A hybrid branch-and-bound and Benders decomposition algorithm for the network design problem
Journal article, 2017
Given a set of candidate road projects associated with costs, finding the best subset with respect to a limited budget is known as the network design problem (NDP). The NDP is often cast in a bilevel programming problem which is known to be NP-hard.

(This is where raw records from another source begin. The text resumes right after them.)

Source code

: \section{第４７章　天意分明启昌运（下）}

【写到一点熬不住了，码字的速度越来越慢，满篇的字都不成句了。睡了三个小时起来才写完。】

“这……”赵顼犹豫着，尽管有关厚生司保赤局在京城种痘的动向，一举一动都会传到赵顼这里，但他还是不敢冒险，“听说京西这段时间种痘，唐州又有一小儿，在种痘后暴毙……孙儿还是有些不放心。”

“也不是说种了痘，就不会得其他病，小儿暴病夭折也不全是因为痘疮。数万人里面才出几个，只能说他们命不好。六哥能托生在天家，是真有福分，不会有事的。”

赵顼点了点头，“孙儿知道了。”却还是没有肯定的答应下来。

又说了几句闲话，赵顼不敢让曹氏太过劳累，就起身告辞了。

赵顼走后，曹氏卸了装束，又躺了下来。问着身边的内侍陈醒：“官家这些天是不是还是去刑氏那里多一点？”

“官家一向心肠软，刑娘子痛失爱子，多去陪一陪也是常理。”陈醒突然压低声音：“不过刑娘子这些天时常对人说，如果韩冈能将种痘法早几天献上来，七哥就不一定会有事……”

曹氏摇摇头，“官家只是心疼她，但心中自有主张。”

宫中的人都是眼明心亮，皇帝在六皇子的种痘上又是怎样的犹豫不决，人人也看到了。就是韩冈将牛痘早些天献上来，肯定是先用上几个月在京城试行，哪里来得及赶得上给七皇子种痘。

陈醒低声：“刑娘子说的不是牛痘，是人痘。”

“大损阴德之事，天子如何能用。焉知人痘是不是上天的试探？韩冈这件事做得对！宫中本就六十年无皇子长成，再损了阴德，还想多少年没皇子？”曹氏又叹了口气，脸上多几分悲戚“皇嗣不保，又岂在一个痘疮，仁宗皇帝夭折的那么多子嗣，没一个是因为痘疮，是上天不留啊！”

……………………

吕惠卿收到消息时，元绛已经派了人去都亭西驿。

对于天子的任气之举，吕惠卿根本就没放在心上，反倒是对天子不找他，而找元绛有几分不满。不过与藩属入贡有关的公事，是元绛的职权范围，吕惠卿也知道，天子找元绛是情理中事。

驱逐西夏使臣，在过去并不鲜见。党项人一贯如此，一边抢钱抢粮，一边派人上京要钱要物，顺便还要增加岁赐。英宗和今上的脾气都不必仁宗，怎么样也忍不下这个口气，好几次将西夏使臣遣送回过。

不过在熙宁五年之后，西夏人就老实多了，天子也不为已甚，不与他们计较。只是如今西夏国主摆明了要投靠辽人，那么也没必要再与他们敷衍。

In this study, we tackle a special case of the NDP where the decision variables are integers. A variety of exact solutions has been proposed for the discrete NDP, but due to the combinatorial complexity, the literature has yet to address the problem for large-size networks, and accounting for the multimodal and multiclass traffic flows. To this end, the bilevel problem is solved by branch-and-bound. At each node of the search tree, a valid lower bound based on system optimal (SO) traffic flow is calculated. The SO traffic flow is formulated as a mixed integer, non-linear programming (MINLP) problem for which the Benders decomposition method is used. The algorithm is coded on a hybrid and synchronized platform consisting of MATLAB (optimization engine), EMME 3 (transport planning module), MS Access (database), and MS Excel (user interface). The proposed methodology is applied to three examples including Gao's network, the Sioux-Falls network, and a real size network representing the city of Winnipeg, Canada. Numerical tests on the network of Winnipeg at various budget levels have shown promising results.